* **Work to be completed**
Take every line from the data that has the word "Energieverbr" in it.
--------------------------------------------------
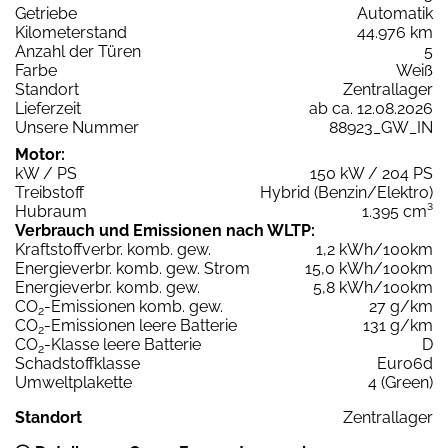
Getriebe
Automatik
Kilometerstand
44.976 km
Anzahl der Türen
5
Farbe
Weiß
Standort
Zentrallager
Lieferzeit
ab ca. 12.08.2026
Unsere Nummer
88923_GW_IN
Motor:
kW / PS
150 kW / 204 PS
Treibstoff
Hybrid (Benzin/Elektro)
Hubraum
1.395 cm³
Verbrauch und Emissionen nach WLTP:
Kraftstoffverbr. komb. gew.
1,2 kWh/100km
Energieverbr. komb. gew. Strom
15,0 kWh/100km
Energieverbr. komb. gew.
5,8 kWh/100km
CO
-Emissionen komb. gew.
27 g/km
2
CO
-Emissionen leere Batterie
131 g/km
2
CO
-Klasse leere Batterie
D
2
Schadstoffklasse
Euro6d
Umweltplakette
4 (Green)
Standort
Zentrallager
--------------------------------------------------
* **Solution**
Energieverbr. komb. gew. Strom
Energieverbr. komb. gew.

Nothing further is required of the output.